Sunday, August 26, 2007@5:00 PM Author: WZ
Story Title: Rising Sun [One-Shots]
Story URL: winglin.net/fanfic/TVXQ
1* Title - 3/5
It was a bit obvious, given that Rising Sun is one of DBSK’s song titles, but I’ve never seen another story, or set of stories for that matter, with that title. Sometimes I guess the most obvious titles are the most eye-catching. However, your one-shot sub-title, ‘A Fated Devil’ was a lot more eye-catching, even though it didn’t exactly roll off the tongue.
2* Forwards - 7/10
The forwards were a bit brief, but I liked the quote in the beginning. It sounded very mysterious and served to draw the reader further into reading the story. It was a good start, but maybe you could have expanded a little more on that. Then again it was a one-shot, so brevity was the whole idea.
3* Appearance - 8/10
Despite what you said, I liked the poster! I didn’t really like the way Junsu’s nose got cut off (just kidding!) but overall it looked pretty presentable. Font was easy to read against the simple background. On the whole, no quibbles, save for the fact that it wasn’t as shiny and glossy as some of the more sophisticated stories out there.
4* Originality and Creativity - 13/15
You mentioned that your inspirations were Tokyo Holiday and a Chinese novel that you had read. I’m not too sure which novel it was, but the story seemed to have some independent thought that went into it (because quite frankly I saw little resemblance to Tokyo Holiday – a good thing really!) I liked the orange juice incident, and Changmin’s responses to Yunho’s ‘Hug’ solo were simply adorable! So I had to give you points for that. Of course, I could be totally wrong and everything could be copied from the Chinese novel, but I’ll give you the benefit of the doubt. ;)
5* Plot - 12/15
The plot was simple and focused on the affinity between Yunho and SeulGi – which made it an easy read. However, because of that it could also turn against you and make the story too short and/or simplistic.

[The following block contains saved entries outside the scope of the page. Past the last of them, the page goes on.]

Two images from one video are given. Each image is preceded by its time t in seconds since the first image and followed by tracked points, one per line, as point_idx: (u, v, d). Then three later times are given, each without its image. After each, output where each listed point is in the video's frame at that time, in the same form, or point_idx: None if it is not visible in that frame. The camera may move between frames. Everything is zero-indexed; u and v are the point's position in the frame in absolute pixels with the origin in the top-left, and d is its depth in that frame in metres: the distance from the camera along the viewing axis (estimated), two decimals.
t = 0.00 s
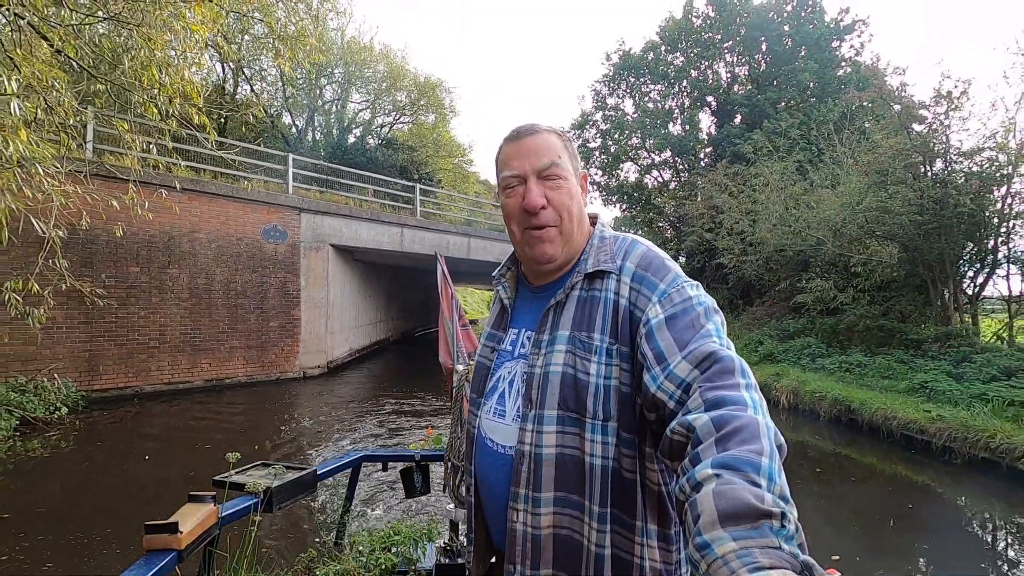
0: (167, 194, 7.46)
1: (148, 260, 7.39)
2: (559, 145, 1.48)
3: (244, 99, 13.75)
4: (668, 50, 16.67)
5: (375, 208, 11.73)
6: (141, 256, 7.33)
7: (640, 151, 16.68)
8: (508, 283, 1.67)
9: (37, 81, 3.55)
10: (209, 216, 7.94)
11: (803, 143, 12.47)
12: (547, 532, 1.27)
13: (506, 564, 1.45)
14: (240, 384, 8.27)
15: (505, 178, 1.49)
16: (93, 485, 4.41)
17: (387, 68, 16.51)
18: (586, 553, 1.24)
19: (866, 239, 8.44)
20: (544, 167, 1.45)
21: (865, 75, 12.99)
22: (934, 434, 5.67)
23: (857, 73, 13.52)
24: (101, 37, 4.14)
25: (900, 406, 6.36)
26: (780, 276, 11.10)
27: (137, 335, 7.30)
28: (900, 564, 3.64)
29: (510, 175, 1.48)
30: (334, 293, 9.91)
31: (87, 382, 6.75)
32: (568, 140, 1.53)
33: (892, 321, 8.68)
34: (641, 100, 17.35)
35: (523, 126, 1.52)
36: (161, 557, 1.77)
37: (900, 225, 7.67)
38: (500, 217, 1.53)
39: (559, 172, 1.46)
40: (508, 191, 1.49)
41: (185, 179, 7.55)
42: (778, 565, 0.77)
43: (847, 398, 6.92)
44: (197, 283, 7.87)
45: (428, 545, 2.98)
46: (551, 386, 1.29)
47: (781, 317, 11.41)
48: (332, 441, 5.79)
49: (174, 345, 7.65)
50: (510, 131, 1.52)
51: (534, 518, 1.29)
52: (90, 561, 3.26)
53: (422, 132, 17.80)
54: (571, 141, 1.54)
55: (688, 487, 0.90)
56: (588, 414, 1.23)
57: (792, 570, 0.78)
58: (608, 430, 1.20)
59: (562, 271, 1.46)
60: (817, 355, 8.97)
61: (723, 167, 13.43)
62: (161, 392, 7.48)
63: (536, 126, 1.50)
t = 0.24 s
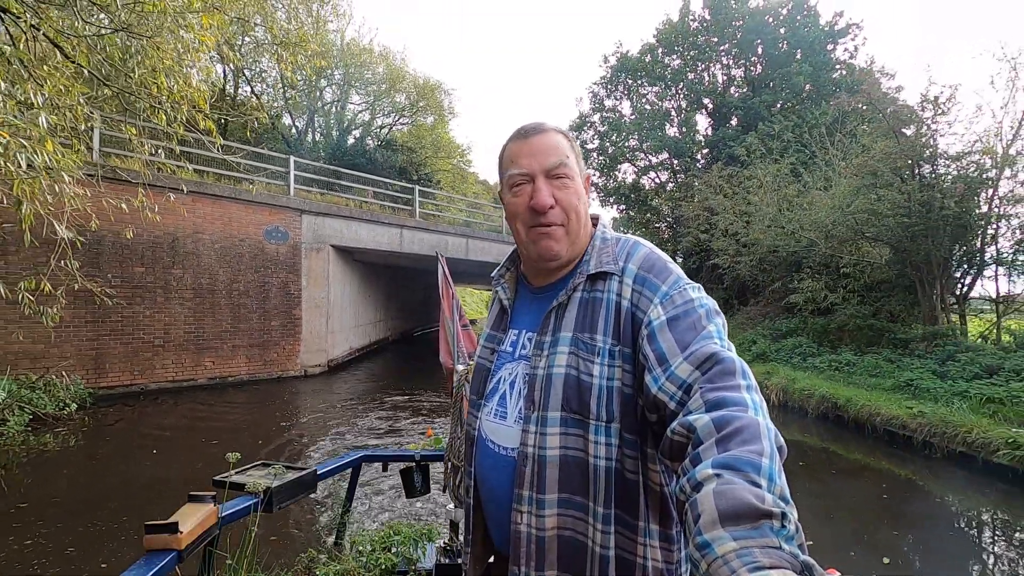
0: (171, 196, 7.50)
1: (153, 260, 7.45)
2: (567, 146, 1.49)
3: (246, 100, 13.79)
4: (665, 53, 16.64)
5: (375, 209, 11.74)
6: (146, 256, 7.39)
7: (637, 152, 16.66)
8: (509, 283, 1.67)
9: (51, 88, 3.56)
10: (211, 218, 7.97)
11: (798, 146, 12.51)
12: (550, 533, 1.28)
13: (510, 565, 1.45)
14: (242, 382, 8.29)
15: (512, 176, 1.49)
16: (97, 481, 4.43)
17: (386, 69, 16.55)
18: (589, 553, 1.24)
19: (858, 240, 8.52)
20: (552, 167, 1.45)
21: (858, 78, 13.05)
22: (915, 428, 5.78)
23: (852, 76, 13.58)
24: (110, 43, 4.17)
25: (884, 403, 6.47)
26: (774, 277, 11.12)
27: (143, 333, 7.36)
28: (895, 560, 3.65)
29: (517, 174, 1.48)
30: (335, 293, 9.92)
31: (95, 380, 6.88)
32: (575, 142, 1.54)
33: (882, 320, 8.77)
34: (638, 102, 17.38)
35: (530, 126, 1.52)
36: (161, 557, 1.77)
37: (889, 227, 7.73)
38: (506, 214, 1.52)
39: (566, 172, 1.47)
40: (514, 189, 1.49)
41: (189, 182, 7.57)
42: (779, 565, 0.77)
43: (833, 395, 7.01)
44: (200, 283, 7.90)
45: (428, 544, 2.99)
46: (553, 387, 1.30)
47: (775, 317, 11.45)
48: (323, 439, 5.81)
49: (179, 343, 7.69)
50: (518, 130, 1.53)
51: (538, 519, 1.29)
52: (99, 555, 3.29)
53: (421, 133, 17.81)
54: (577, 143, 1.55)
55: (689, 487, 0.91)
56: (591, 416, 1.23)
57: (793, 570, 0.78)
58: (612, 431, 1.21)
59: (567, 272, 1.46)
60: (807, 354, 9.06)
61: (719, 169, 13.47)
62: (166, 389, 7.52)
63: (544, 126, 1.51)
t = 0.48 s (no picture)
0: (175, 198, 7.52)
1: (157, 260, 7.46)
2: (566, 146, 1.50)
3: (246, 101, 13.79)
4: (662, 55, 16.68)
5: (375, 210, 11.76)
6: (150, 257, 7.40)
7: (636, 153, 16.52)
8: (507, 283, 1.68)
9: (64, 92, 3.54)
10: (214, 219, 7.99)
11: (793, 148, 12.55)
12: (552, 534, 1.29)
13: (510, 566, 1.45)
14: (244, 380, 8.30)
15: (511, 177, 1.50)
16: (108, 478, 4.46)
17: (385, 70, 16.57)
18: (591, 555, 1.25)
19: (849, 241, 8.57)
20: (551, 167, 1.46)
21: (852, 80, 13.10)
22: (897, 424, 5.86)
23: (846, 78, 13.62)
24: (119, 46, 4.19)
25: (869, 400, 6.56)
26: (768, 278, 11.14)
27: (147, 331, 7.39)
28: (890, 553, 3.67)
29: (516, 174, 1.49)
30: (336, 292, 9.92)
31: (100, 378, 6.93)
32: (574, 143, 1.55)
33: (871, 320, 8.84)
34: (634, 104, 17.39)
35: (530, 126, 1.53)
36: (161, 557, 1.77)
37: (877, 228, 7.78)
38: (504, 214, 1.53)
39: (565, 173, 1.47)
40: (513, 190, 1.49)
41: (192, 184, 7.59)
42: (780, 565, 0.77)
43: (821, 393, 7.04)
44: (203, 283, 7.92)
45: (428, 544, 2.99)
46: (554, 388, 1.30)
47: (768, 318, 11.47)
48: (320, 437, 5.84)
49: (183, 341, 7.71)
50: (517, 130, 1.53)
51: (539, 521, 1.30)
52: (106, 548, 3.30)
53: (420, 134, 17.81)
54: (577, 144, 1.56)
55: (689, 487, 0.91)
56: (592, 417, 1.24)
57: (793, 570, 0.78)
58: (612, 432, 1.21)
59: (565, 272, 1.47)
60: (797, 352, 9.12)
61: (715, 171, 13.49)
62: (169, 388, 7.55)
63: (543, 126, 1.52)
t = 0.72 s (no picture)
0: (180, 200, 7.54)
1: (161, 260, 7.47)
2: (567, 146, 1.50)
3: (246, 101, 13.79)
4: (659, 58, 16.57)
5: (375, 211, 11.76)
6: (154, 257, 7.41)
7: (633, 155, 16.45)
8: (508, 283, 1.69)
9: (82, 103, 3.54)
10: (216, 219, 7.99)
11: (788, 150, 12.59)
12: (553, 534, 1.29)
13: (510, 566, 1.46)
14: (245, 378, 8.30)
15: (511, 176, 1.50)
16: (112, 475, 4.47)
17: (384, 71, 16.58)
18: (592, 554, 1.25)
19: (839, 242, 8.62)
20: (552, 167, 1.47)
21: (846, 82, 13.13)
22: (881, 420, 5.89)
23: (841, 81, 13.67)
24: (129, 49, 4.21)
25: (852, 396, 6.63)
26: (761, 279, 11.16)
27: (152, 330, 7.39)
28: (885, 549, 3.69)
29: (517, 174, 1.49)
30: (337, 292, 9.93)
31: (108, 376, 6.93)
32: (575, 143, 1.55)
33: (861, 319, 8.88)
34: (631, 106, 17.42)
35: (531, 126, 1.54)
36: (161, 557, 1.78)
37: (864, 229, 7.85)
38: (504, 213, 1.53)
39: (566, 173, 1.48)
40: (514, 189, 1.50)
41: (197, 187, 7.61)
42: (778, 565, 0.78)
43: (809, 390, 7.07)
44: (207, 283, 7.93)
45: (428, 544, 3.00)
46: (554, 388, 1.31)
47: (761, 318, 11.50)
48: (318, 435, 5.86)
49: (187, 340, 7.72)
50: (519, 130, 1.54)
51: (540, 521, 1.30)
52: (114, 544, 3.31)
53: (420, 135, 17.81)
54: (578, 144, 1.56)
55: (688, 487, 0.92)
56: (592, 416, 1.24)
57: (792, 570, 0.78)
58: (612, 430, 1.22)
59: (564, 273, 1.47)
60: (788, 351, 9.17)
61: (711, 172, 13.52)
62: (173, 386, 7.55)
63: (545, 126, 1.53)
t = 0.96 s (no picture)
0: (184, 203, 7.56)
1: (165, 261, 7.47)
2: (564, 146, 1.51)
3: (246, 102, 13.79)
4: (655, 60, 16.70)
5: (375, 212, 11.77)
6: (158, 258, 7.41)
7: (627, 156, 16.61)
8: (506, 283, 1.69)
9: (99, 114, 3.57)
10: (219, 220, 8.00)
11: (784, 153, 12.64)
12: (553, 534, 1.30)
13: (510, 565, 1.46)
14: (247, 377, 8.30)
15: (508, 176, 1.51)
16: (116, 471, 4.48)
17: (383, 73, 16.60)
18: (592, 553, 1.26)
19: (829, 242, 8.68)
20: (548, 167, 1.47)
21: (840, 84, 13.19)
22: (866, 416, 5.93)
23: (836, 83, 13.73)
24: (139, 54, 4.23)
25: (837, 393, 6.68)
26: (756, 280, 11.18)
27: (156, 329, 7.40)
28: (883, 544, 3.70)
29: (514, 174, 1.50)
30: (337, 292, 9.93)
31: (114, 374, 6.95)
32: (573, 142, 1.56)
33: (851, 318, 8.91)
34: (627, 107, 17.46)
35: (528, 126, 1.54)
36: (161, 557, 1.78)
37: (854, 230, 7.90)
38: (501, 213, 1.54)
39: (562, 172, 1.48)
40: (510, 189, 1.51)
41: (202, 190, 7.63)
42: (778, 565, 0.78)
43: (798, 387, 7.09)
44: (210, 284, 7.94)
45: (428, 544, 3.01)
46: (554, 387, 1.31)
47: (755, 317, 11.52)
48: (317, 433, 5.87)
49: (191, 340, 7.73)
50: (516, 130, 1.55)
51: (539, 521, 1.31)
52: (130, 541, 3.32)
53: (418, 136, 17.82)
54: (575, 143, 1.57)
55: (689, 488, 0.92)
56: (592, 415, 1.25)
57: (792, 570, 0.79)
58: (612, 430, 1.23)
59: (561, 273, 1.47)
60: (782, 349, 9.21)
61: (707, 173, 13.54)
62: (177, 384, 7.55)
63: (541, 126, 1.53)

Personally I liked it, but there were bits which seemed a little too good to be true. I would have liked to see more of Yunho’s and SeulGi’s characters develop, but that would probably have taken more than two chapters to accomplish.
6* Story Flow - 9/10
The chapters continued on straight from where they left off, and I actually noticed that your updates were pretty quick as well. Good, because that keeps the story fresh and fast-paced.

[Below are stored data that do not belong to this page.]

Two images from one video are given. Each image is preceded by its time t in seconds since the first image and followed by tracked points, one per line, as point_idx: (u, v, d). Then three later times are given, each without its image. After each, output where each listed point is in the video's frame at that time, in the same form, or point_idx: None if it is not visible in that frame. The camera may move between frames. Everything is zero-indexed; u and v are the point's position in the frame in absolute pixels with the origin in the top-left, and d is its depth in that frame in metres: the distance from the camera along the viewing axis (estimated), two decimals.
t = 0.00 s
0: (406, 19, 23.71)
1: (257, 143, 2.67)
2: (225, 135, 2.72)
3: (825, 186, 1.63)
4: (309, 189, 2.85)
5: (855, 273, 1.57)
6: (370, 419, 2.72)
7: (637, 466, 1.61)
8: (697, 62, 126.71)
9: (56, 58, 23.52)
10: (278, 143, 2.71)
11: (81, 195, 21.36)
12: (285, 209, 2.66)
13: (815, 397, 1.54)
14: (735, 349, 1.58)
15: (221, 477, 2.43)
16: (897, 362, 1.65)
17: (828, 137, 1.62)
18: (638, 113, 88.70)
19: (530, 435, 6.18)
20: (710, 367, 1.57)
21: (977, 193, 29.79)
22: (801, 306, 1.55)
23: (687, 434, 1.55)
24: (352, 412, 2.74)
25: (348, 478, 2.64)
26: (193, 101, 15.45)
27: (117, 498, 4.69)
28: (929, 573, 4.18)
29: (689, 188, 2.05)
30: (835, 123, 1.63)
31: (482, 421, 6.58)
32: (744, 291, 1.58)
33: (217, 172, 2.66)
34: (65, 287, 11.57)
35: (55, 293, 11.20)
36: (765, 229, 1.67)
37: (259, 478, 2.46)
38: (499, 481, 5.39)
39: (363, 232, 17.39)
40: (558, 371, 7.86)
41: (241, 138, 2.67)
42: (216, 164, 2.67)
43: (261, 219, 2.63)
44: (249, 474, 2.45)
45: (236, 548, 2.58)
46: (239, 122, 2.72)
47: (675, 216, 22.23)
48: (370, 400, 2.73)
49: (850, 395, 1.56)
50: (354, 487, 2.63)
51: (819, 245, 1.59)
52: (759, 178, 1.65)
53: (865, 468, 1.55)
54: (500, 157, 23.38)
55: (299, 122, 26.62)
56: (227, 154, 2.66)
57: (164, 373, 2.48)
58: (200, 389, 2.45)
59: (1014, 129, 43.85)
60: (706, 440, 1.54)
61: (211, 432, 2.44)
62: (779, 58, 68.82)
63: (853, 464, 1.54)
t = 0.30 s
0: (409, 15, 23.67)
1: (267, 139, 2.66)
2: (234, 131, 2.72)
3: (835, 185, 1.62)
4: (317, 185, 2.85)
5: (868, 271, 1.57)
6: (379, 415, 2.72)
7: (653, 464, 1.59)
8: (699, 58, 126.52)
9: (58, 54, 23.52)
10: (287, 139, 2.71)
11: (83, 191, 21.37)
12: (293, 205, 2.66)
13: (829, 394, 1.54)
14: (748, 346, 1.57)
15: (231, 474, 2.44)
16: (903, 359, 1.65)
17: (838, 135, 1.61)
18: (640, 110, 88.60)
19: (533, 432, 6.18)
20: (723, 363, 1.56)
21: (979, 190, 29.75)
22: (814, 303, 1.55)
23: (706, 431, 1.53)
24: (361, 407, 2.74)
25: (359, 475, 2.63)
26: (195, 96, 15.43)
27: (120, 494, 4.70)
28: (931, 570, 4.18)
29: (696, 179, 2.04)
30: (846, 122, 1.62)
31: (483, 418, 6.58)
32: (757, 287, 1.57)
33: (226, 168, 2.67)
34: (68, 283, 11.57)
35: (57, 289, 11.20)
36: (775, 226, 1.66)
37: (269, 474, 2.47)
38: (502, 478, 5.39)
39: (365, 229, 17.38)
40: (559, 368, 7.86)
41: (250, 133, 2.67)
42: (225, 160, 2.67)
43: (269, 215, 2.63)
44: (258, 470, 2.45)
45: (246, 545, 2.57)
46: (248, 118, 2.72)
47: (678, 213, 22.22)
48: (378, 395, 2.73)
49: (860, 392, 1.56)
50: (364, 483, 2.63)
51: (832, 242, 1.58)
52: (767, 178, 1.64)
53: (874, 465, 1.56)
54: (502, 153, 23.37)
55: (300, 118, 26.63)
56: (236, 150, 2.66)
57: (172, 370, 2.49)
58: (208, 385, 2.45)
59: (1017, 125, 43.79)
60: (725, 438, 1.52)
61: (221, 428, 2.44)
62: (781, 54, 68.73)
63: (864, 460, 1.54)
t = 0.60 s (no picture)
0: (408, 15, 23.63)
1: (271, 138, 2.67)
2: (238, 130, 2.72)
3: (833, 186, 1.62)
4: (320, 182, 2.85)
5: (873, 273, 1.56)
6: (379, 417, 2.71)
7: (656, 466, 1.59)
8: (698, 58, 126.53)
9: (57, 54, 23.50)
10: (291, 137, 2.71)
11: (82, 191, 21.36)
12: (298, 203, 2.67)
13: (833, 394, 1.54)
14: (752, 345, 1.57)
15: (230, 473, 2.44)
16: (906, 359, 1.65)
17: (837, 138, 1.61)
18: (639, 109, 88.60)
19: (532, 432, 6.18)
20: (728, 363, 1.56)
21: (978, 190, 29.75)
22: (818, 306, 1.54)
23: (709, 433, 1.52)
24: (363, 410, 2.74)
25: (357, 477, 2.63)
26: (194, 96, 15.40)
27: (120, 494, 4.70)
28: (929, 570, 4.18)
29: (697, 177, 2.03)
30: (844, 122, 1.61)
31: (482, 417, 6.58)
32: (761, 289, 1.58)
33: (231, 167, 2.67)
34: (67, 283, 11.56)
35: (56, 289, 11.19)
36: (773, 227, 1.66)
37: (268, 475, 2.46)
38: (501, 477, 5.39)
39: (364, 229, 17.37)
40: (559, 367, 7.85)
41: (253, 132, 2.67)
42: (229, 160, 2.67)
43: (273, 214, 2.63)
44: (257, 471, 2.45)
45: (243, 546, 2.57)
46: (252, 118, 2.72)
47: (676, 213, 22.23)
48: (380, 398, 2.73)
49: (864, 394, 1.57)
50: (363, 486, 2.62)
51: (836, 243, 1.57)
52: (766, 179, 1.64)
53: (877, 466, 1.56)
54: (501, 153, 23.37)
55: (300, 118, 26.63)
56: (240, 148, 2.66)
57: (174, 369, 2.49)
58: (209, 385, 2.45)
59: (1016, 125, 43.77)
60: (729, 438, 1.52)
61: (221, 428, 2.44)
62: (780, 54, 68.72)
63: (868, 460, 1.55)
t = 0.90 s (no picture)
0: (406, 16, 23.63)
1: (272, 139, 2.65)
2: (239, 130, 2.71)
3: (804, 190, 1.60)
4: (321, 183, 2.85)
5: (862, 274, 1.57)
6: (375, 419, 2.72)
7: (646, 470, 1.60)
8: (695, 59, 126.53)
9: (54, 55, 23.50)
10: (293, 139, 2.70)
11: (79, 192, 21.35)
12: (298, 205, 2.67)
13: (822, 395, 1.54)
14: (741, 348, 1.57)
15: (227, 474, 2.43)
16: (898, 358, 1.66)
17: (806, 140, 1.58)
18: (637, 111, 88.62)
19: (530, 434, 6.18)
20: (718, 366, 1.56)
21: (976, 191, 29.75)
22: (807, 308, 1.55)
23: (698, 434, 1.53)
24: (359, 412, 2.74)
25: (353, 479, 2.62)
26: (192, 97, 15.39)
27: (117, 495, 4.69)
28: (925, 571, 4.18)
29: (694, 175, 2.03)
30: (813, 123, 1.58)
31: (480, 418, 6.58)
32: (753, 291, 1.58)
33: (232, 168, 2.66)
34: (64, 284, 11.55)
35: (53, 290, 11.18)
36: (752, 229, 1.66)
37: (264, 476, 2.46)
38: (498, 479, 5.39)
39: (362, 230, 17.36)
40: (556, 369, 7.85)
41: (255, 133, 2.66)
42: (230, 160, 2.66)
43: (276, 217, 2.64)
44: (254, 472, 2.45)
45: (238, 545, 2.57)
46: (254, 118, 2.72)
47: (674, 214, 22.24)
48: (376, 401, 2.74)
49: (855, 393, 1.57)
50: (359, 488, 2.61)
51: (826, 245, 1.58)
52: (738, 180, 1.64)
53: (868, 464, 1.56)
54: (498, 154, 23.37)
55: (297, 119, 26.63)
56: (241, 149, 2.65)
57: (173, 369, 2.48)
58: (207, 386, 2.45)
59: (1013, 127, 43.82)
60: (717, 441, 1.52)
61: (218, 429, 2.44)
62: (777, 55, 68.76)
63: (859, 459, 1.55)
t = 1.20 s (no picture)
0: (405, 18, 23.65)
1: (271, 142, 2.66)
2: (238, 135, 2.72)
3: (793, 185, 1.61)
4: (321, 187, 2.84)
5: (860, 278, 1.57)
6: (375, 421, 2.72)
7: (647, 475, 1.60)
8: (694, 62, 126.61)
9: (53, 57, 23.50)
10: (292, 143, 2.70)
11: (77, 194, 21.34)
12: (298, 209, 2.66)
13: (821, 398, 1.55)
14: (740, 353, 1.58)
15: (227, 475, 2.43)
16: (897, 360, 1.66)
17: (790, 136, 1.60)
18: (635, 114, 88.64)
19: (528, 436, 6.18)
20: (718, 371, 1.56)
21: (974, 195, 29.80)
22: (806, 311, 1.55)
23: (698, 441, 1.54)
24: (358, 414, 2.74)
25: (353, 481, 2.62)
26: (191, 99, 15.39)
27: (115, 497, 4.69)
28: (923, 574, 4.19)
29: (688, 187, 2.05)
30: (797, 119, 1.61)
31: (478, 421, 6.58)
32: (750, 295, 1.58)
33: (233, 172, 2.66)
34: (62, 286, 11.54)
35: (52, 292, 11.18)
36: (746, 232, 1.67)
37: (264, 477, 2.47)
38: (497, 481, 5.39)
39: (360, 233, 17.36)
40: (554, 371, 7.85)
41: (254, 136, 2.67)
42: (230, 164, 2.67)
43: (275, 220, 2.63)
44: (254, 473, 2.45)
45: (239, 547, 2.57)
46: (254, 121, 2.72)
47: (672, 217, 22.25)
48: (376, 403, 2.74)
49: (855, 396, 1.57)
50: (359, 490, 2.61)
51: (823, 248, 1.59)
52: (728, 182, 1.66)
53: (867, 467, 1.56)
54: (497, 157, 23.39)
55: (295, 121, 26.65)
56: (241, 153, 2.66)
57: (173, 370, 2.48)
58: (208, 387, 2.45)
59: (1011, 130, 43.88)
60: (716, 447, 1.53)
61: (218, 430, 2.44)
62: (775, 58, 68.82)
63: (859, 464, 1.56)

7* Language: (Spelling, Grammar) - 12/15
There were a couple of spelling mistakes here and there, but it was nothing that a bit of editing wouldn’t fix. You could have a look at the grammar as well, because sometimes the tenses didn’t match up.
8* Writing Style: 8/10
Your writing style is pretty easy-going and uncomplicated, which makes it easy to read and follow your story. I thought it was appropriate to the tone of the story as well, because it helped move the plot along. To tie in with the above category though, I would suggest tailoring your writing style to include some editing after writing to get rid of any inconsistencies that may affect your style.
9* Reader Friendly: 10/10
You were constantly trying to make contact with your readers, expressing your appreciation by replying to comments and by attaching author’s notes at the start and end of the chapters. I actually enjoyed your little sound-bytes immensely, so top marks for that!
Total: 74/100
Bonus: 0/3 – No links as far as I could see.